## Work task
Put the text of the entries below into a Markdown table with the columns Row and Line, giving each line its own numbered row. Skip blank lines and leave out the pictures.

- Opening Delimiter -

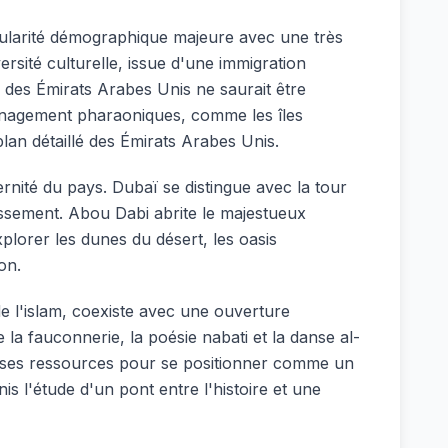
icularité démographique majeure avec une très
rsité culturelle, issue d'une immigration
 des Émirats Arabes Unis ne saurait être
ménagement pharaoniques, comme les îles
plan détaillé des Émirats Arabes Unis.
rnité du pays. Dubaï se distingue avec la tour
issement. Abou Dabi abrite le majestueux
lorer les dunes du désert, les oasis
on.
e l'islam, coexiste avec une ouverture
 la fauconnerie, la poésie nabati et la danse al-
 de ses ressources pour se positionner comme un
is l'étude d'un pont entre l'histoire et une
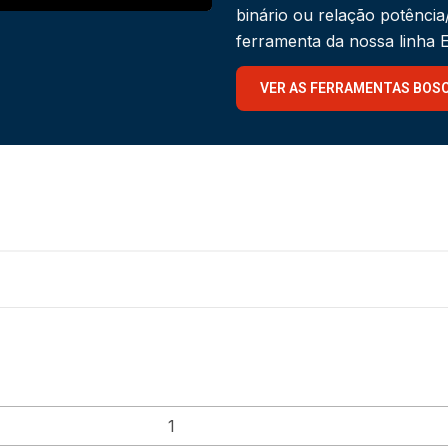
binário ou relação potênci
ferramenta da nossa linha
VER AS FERRAMENTAS BOS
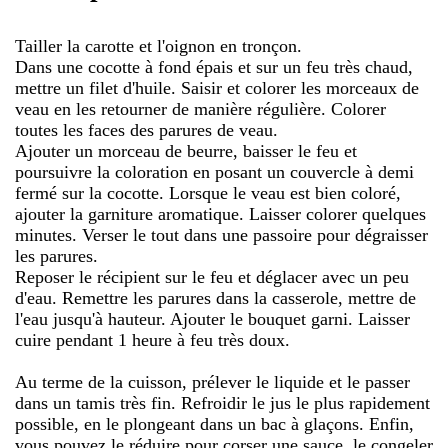
Tailler la carotte et l'oignon en tronçon.
Dans une cocotte à fond épais et sur un feu très chaud,
mettre un filet d'huile. Saisir et colorer les morceaux de
veau en les retourner de manière régulière. Colorer
toutes les faces des parures de veau.
Ajouter un morceau de beurre, baisser le feu et
poursuivre la coloration en posant un couvercle à demi
fermé sur la cocotte. Lorsque le veau est bien coloré,
ajouter la garniture aromatique. Laisser colorer quelques
minutes. Verser le tout dans une passoire pour dégraisser
les parures.
Reposer le récipient sur le feu et déglacer avec un peu
d'eau. Remettre les parures dans la casserole, mettre de
l'eau jusqu'à hauteur. Ajouter le bouquet garni. Laisser
cuire pendant 1 heure à feu très doux.
Au terme de la cuisson, prélever le liquide et le passer
dans un tamis très fin. Refroidir le jus le plus rapidement
possible, en le plongeant dans un bac à glaçons. Enfin,
vous pouvez le réduire pour corser une sauce, le congeler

- Closing Delimiter -

## Solution to the exercise
| Row | Line |
|---|---|
| 1 | icularité démographique majeure avec une très |
| 2 | rsité culturelle, issue d'une immigration |
| 3 |  des Émirats Arabes Unis ne saurait être |
| 4 | ménagement pharaoniques, comme les îles |
| 5 | plan détaillé des Émirats Arabes Unis. |
| 6 | rnité du pays. Dubaï se distingue avec la tour |
| 7 | issement. Abou Dabi abrite le majestueux |
| 8 | lorer les dunes du désert, les oasis |
| 9 | on. |
| 10 | e l'islam, coexiste avec une ouverture |
| 11 |  la fauconnerie, la poésie nabati et la danse al- |
| 12 |  de ses ressources pour se positionner comme un |
| 13 | is l'étude d'un pont entre l'histoire et une |
| 14 | binário ou relação potênci |
| 15 | ferramenta da nossa linha |
| 16 | VER AS FERRAMENTAS BOS |
| 17 | Tailler la carotte et l'oignon en tronçon. |
| 18 | Dans une cocotte à fond épais et sur un feu très chaud, |
| 19 | mettre un filet d'huile. Saisir et colorer les morceaux de |
| 20 | veau en les retourner de manière régulière. Colorer |
| 21 | toutes les faces des parures de veau. |
| 22 | Ajouter un morceau de beurre, baisser le feu et |
| 23 | poursuivre la coloration en posant un couvercle à demi |
| 24 | fermé sur la cocotte. Lorsque le veau est bien coloré, |
| 25 | ajouter la garniture aromatique. Laisser colorer quelques |
| 26 | minutes. Verser le tout dans une passoire pour dégraisser |
| 27 | les parures. |
| 28 | Reposer le récipient sur le feu et déglacer avec un peu |
| 29 | d'eau. Remettre les parures dans la casserole, mettre de |
| 30 | l'eau jusqu'à hauteur. Ajouter le bouquet garni. Laisser |
| 31 | cuire pendant 1 heure à feu très doux. |
| 32 | Au terme de la cuisson, prélever le liquide et le passer |
| 33 | dans un tamis très fin. Refroidir le jus le plus rapidement |
| 34 | possible, en le plongeant dans un bac à glaçons. Enfin, |
| 35 | vous pouvez le réduire pour corser une sauce, le congeler |